Your task:
Would you transcribe the entries below, beginning at the line with "Les REINSCRIPTIONS pour" and ending after the line with "добавить линзы с диоптриями", exactly, with no picture and nothing more?

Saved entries
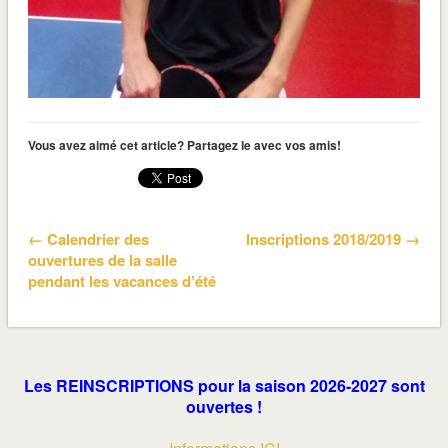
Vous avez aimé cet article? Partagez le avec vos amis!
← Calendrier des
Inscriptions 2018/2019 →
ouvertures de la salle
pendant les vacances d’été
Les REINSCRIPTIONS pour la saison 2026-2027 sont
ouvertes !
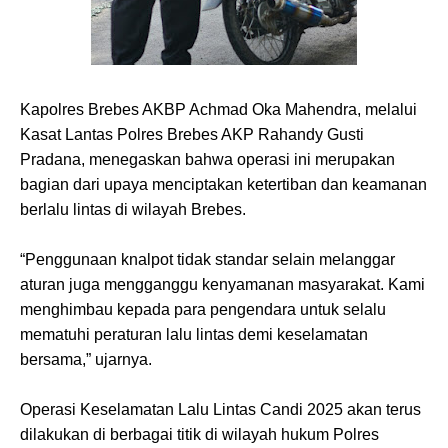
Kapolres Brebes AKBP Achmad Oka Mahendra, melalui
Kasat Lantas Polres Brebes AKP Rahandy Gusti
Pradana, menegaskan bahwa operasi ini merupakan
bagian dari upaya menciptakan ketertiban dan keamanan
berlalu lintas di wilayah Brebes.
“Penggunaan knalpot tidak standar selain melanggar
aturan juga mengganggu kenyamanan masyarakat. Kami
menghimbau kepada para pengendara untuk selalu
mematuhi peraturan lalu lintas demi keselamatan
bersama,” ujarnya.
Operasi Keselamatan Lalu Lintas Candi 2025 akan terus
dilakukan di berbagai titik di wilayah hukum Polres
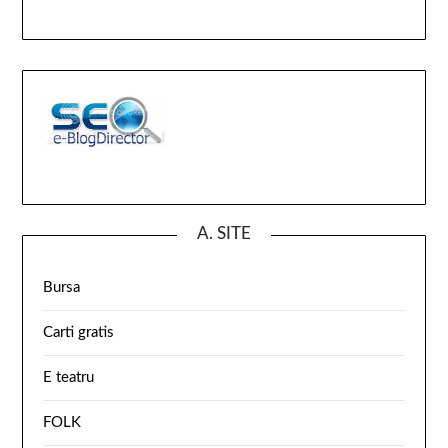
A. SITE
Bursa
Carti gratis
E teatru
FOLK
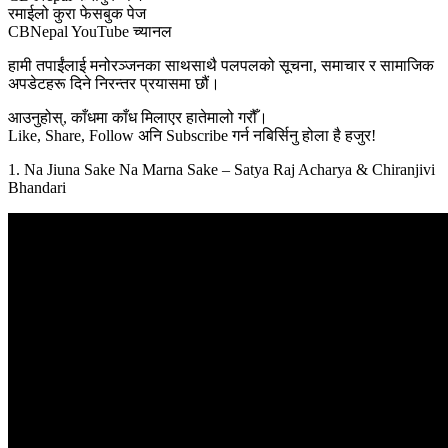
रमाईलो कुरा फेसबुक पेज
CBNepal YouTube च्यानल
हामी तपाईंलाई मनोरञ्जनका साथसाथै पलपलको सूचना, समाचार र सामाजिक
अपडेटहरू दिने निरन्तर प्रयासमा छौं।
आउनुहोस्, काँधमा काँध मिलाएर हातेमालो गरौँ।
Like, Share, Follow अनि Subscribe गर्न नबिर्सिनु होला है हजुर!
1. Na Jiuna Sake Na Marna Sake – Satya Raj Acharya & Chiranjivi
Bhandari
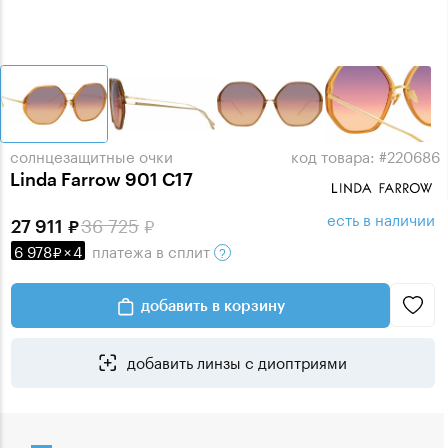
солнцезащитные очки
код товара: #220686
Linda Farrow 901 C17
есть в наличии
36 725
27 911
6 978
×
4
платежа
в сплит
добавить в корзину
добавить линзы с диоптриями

---

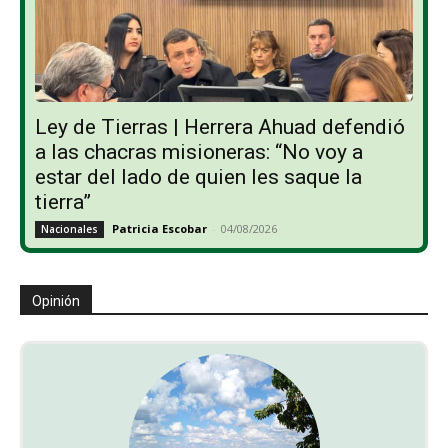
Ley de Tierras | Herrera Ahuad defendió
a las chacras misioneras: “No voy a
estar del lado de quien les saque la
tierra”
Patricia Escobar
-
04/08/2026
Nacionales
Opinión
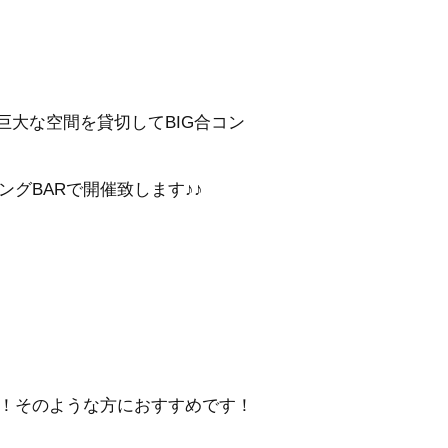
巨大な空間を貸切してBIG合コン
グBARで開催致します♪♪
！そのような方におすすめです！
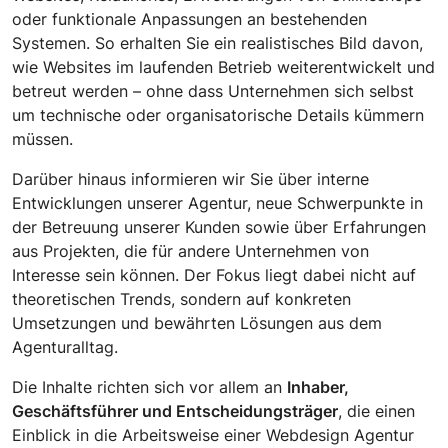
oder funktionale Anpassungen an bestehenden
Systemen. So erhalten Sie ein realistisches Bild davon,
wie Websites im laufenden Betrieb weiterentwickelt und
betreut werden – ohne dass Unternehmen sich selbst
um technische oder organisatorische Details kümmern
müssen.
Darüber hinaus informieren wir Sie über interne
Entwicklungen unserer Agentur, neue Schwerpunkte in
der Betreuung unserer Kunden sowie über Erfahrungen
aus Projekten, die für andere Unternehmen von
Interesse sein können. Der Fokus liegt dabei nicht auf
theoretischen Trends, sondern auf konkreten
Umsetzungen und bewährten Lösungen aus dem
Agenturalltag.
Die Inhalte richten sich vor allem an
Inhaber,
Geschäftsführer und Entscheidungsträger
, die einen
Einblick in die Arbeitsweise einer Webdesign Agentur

Output of the task:
Les REINSCRIPTIONS pour la saison 2026-2027 sont
ouvertes !
Kapolres Brebes AKBP Achmad Oka Mahendra, melalui
Kasat Lantas Polres Brebes AKP Rahandy Gusti
Pradana, menegaskan bahwa operasi ini merupakan
bagian dari upaya menciptakan ketertiban dan keamanan
berlalu lintas di wilayah Brebes.
“Penggunaan knalpot tidak standar selain melanggar
aturan juga mengganggu kenyamanan masyarakat. Kami
menghimbau kepada para pengendara untuk selalu
mematuhi peraturan lalu lintas demi keselamatan
bersama,” ujarnya.
Operasi Keselamatan Lalu Lintas Candi 2025 akan terus
dilakukan di berbagai titik di wilayah hukum Polres
A. SITE
Bursa
Carti gratis
E teatru
FOLK
रमाईलो कुरा फेसबुक पेज
CBNepal YouTube च्यानल
हामी तपाईंलाई मनोरञ्जनका साथसाथै पलपलको सूचना, समाचार र सामाजिक
अपडेटहरू दिने निरन्तर प्रयासमा छौं।
आउनुहोस्, काँधमा काँध मिलाएर हातेमालो गरौँ।
Like, Share, Follow अनि Subscribe गर्न नबिर्सिनु होला है हजुर!
1. Na Jiuna Sake Na Marna Sake – Satya Raj Acharya & Chiranjivi
Bhandari
солнцезащитные очки
код товара: #220686
Linda Farrow 901 C17
есть в наличии
36 725
27 911
6 978
×
4
платежа
в сплит
добавить в корзину
добавить линзы с диоптриями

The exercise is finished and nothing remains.